David Deckelbaum: A follow-up just on some of the gas marketing questions. I just wanted to get some color from your perspective, why sign these agreements now versus other periods in the past? And I guess, how should we be thinking about the impact to your cost structure beyond ’27?

James Walter: I mean I think we probably should have signed a lot of these agreements 3 or 4 years ago. That’s probably on. I think a lot of people missed it, too. But I’d say, look, as we’ve run the business most of the time in the last decade, our #1 focus has been on flow assurance, and we bought a lot of assets that came with legacy contracts that had lots of restrictions on what amount of gas we could take in kind, how we could sell downstream from there. So I’d say we’ve been pretty transparent that over the last 2 years, maximizing our netbacks on not just crude volumes, which we think we’ve done an awesome job on the last 10 years, but on gas volumes as well, has been one of, if not the top priority at the company. And we’ve been making as much progress as we can.

And I think it’s all kind of coming together this year and the past couple of quarters, but we’re convicted it’s the right decision. We’re convicted that for all your hydrocarbons that selling further downstream, closer to end users is going to get you a higher netback on the average over time. And you’re seeing that play out in a big way in 2026. And we think although the kind of futures market doesn’t imply as big of an uplift in years beyond that, we think it will continue to outperform and pay dividends for years to come.

David Deckelbaum: I appreciate that color. And maybe just to expand a little bit. I know that you said you didn’t want to give any self guidance on ’26, but I think you did remark you think it’s going to be your most capital-efficient year ever. Is that more in reference to the uplift that you see in realizations? Or are there — it sounds like your expectation is that well productivity is pretty static. I mean what sort of motivates your enthusiasm around capital efficiency next year?

* [Material]:

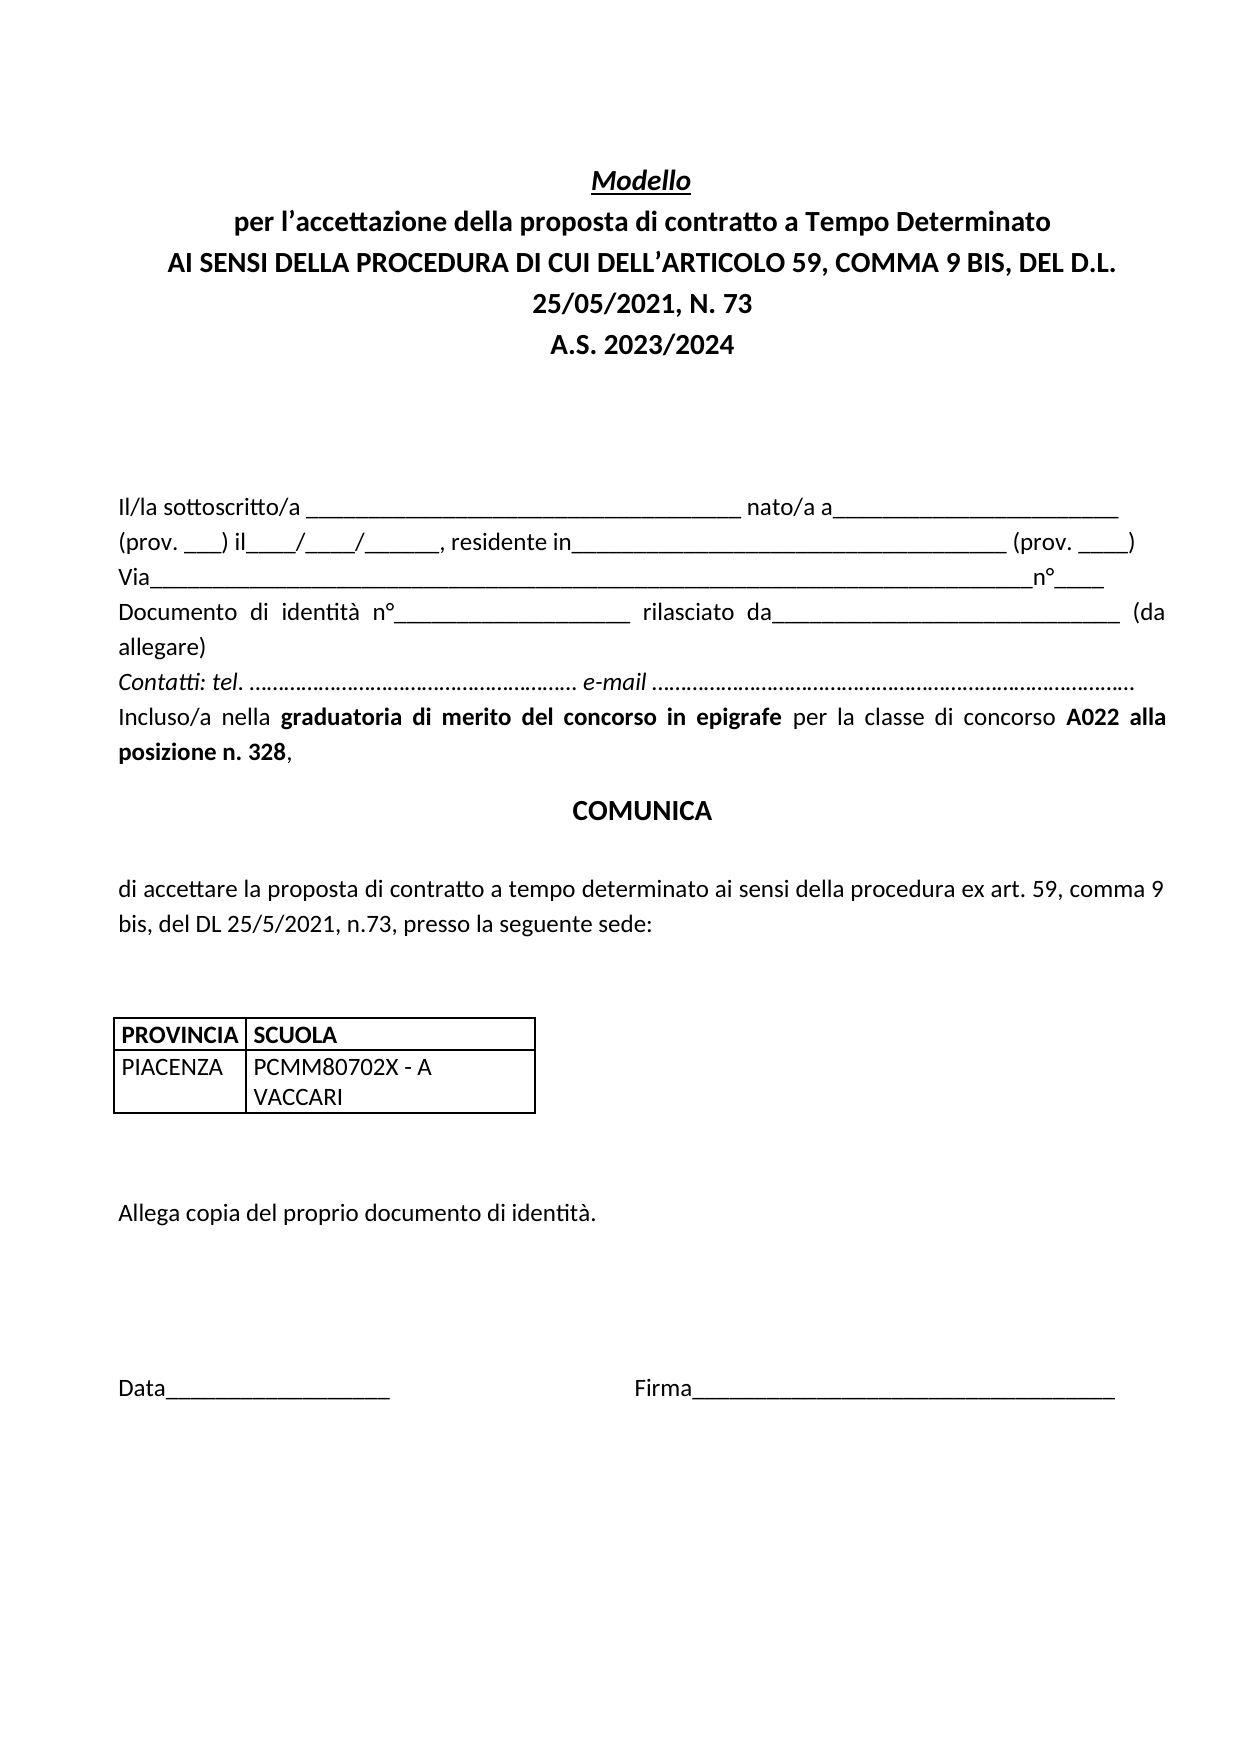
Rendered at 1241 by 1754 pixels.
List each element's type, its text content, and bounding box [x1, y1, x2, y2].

* [Objectives]:
(1) According to the transcript, what does James Walter say has been the company's number one focus for most of the last decade?
(2) Extend the earnings call transcript from the point where it stops.
The lines play no part in what is asked here.

* [Answers in order]:
(1) Flow assurance.

(2)
William Hickey: I mean in short answer, we think that well productivity will be consistent with the last 2 or 3 years, and our well costs are as low as they’ve ever been. And I think that we probably have a little bit of room from here to continue to kind of reduce them a little bit from here. And so lowest well cost ever with consistent productivity and better realizations is a recipe for more capital-efficient business. And so I think that what James alluded to earlier is that ’26 is going to be a great year. The decision that we ultimately need to make over the next few months is do we let that incremental capital efficiency accrue to more production or less CapEx. And I think that’s what we’re going to work through over the next few months.

Operator: Your next question is from Geoff Jay from Daniel Energy Partners.

Geoff Jay: There’s a lot to geek out on Slide 5, but kind of wondering about when I see the 6% decline in controllable costs, you call out chlorine dioxide as a treatment to increase base production. I’m kind of wondering what other sort of initiatives you’re taking on that side to sort of manage base production and keep lowering your LOEs in particular?

William Hickey: I mean those guys are always trying to make the business better. We’ve had a lot of success in New Mexico where power is terrible on kind of combining well site generation to more central larger scale generation. I think we took 26 generators out of the field in Q3 over the 3 microgrids we put in. I think we’ve got 1 or 2 more between now and year-end. So that’s a step change both in cost of power, but also in run time. I’d say a big part of our production outperformance over the course of this year has been improved run time. And if you can go stack lots of compressor or lots of power generation on one site, you get much better run time than you do when it’s spread out over lots of different places. Yes, I’d think the chlorine dioxide is an interesting one, just as older wells have more buildup around the perfs when we have a failure and we’re running in, a lot of times, we’ll pump some kind of chlorine dioxide and acid to clean up perfs and clean up near wellbore.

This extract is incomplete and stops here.